Adams grew up in Cary, where his father was a prominent businessman and his mother taught in the local school system. A three sport athlete at Cary High, he came into his own on the basketball court, leading the team his senior year to the 1954 NCHSAA Class A state basketball championship. After a freshman year at University of North Carolina, he transferred to Eastern Carolina University, where he helped lead the Pirates' varsity team to a 41-29 cumulative record while he was there.
He served as the head high school basketball coach in Laurel, Delaware before moving back to Cary, where he coached the basketball team for four successful years. After serving as Dean and assistant principal at Garner High School, he was hired by the North Carolina High School Athletic Association in 1967 as an assistant director and was made the association's director in 1984, where he continues to serve with distinction.
Over his career at the NCHSAA, the achievement he is most proud of is the NCHSAA Endowment fund. The fund currently has nearly $12 million in it, starting from scratch in 1991. As Adams puts it, “We leveled the playing field for high school athletes in North Carolina.”
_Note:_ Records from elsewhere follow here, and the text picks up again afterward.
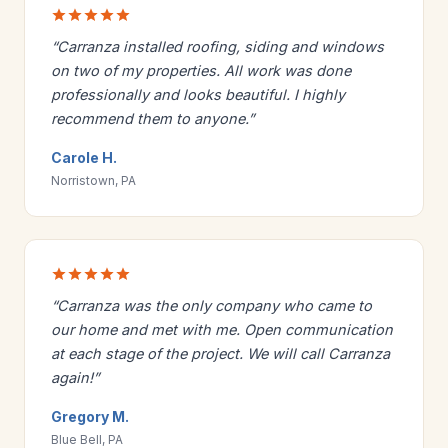
“Carranza installed roofing, siding and windows
on two of my properties. All work was done
professionally and looks beautiful. I highly
recommend them to anyone.”
Carole H.
Norristown, PA
“Carranza was the only company who came to
our home and met with me. Open communication
at each stage of the project. We will call Carranza
again!”
Gregory M.
Blue Bell, PA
Under his leadership, the association has grown to be one of the foremost in the country, earning him frequent invitations to speak across the country. Adams is quick to credit his success to lessons he first learned on the court. “When you fall down, you have to get back up. Drive, determination, dedication. Sports taught me all of that,” he says.
After nearly 60 years in the sports world, many people would look forward to resting but Adams gives no sign of slowing down. “Most people spend their day watching the clock,“ he says. “I don't. I am excited to wake up in the morning, excited to go to work. In fact, I have never worked a day in my life. I am a very lucky man to get to do what I do”.